Kamala Harris and the Fallacy of Defective Induction

Sen. Kamala Harris speaks during the second night of the first Democratic presidential candidates debate in Miami, Fla., June 27, 2019. (Mike Segar/Reuters)

Perhaps Kamala Harris’s favorite tagline during last week’s debate was that, when it comes to questions of policy, “we have to think about how this affects real people.” That might sound grounded and good-hearted, but the emphasis on “real people” so often translates to an emphasis on impassioned anecdotes. These anecdotes then become faulty generalizations and are treated as evidence for the legitimacy of any possible policy proposal — a recurring theme of Harris’s debate performance.

An example: Harris stated that she had “been traveling around the country . . . meeting people who are working two and three jobs.” From these meetings, she concluded that America is in some form of employment crisis under this administration (despite the record-low unemployment rate) because people in America are working two and three jobs just “to put food on the table.”
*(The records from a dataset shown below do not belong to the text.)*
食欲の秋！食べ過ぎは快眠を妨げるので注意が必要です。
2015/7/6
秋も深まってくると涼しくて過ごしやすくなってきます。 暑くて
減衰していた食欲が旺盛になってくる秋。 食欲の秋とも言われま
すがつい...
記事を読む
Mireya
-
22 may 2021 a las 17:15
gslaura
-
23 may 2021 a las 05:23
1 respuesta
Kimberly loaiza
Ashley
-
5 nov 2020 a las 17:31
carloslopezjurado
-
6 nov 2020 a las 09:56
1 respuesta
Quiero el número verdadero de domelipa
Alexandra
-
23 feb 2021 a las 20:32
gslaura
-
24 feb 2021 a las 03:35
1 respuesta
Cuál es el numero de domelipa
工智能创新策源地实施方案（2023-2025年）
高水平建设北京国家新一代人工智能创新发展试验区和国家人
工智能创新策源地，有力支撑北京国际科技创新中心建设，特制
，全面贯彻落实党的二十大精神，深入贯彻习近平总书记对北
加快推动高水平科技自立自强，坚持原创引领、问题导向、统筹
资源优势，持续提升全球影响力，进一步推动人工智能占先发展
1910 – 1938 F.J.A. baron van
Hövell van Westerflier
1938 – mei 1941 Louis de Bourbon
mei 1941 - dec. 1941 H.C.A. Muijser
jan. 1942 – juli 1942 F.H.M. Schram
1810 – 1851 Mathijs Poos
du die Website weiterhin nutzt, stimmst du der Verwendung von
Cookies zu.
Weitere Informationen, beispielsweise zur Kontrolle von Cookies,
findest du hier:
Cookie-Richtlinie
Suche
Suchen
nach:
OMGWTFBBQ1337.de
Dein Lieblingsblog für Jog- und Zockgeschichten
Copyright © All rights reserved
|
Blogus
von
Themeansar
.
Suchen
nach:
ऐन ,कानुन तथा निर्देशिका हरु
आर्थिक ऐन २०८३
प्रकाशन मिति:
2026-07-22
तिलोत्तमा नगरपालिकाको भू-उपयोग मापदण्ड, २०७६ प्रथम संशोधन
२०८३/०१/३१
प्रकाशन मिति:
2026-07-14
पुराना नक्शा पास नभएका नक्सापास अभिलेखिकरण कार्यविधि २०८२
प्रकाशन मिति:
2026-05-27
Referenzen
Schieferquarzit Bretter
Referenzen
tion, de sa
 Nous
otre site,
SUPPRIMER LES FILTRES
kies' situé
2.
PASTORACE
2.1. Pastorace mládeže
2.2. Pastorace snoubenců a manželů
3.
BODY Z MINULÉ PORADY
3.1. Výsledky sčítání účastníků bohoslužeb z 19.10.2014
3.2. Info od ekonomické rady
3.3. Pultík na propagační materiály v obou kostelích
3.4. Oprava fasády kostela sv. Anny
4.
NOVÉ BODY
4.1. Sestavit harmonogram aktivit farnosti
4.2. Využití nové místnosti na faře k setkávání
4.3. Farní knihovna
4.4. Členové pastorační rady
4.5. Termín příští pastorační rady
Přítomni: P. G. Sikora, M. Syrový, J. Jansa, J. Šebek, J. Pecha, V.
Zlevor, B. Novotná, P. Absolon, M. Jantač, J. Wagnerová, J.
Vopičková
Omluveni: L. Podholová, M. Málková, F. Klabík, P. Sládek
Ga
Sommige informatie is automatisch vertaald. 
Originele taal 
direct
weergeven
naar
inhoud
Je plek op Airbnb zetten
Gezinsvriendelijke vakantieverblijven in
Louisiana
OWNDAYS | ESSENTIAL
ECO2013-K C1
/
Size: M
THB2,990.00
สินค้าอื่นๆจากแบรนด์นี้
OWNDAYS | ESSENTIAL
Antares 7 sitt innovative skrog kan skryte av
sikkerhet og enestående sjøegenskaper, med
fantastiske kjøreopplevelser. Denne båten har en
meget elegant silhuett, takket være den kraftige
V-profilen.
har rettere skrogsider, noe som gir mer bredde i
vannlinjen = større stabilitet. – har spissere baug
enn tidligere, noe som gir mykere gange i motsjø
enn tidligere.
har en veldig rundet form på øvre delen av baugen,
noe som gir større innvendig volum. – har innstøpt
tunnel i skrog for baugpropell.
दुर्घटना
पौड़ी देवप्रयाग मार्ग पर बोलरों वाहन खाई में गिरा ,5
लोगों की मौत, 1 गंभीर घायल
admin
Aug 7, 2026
Harris, however, remained especially vague as to the actual number of Americans forced to work multiple jobs to feed their families. The reality is, according to the Bureau of Labor Statistics, less than 5 percent of Americans worked more than one job in 2018. Further, only 3.2 percent of that 5 percent work a full-time job alongside of a part-time job (instead of two part-time jobs). And, recorded within that 3.2 percent are freelance artists, moonlight writers, and weekend Uber drivers — in short, it is hard to gauge whether the majority were working multiple jobs simply to “put food on the table” as Harris suggested, or if they were simply unsatisfied with their regular job (as the Census Bureau suggests).

Perhaps what is most telling, however, is that the percentage of Americans who are working two full-time jobs is almost too negligible for the BLS to record, at 0.2 percent. To top it off, the number of Americans working multiple jobs has stayed fairly steady since 1970, and it has been on a noticeable decline since the ’90s.

Her method of reasoning from the premise that she has met people who work multiple jobs to the conclusion that there is an employment crisis in the U.S. is an exemplary case of the fallacy of defective induction: concluding that something is generally the case because it is the case in a few instances. (Of course, Harris certainly was not the first, nor will she be the last, politician to enlist this fallacy in public speech.)

As the campaigning continues over these next 500 days, my plea is this: Beware the stories of  “real people” in political debates and the emotionally charged anecdote — this is true across the aisle, by the way — for a fallacy of defective induction is likely bringing up the rear.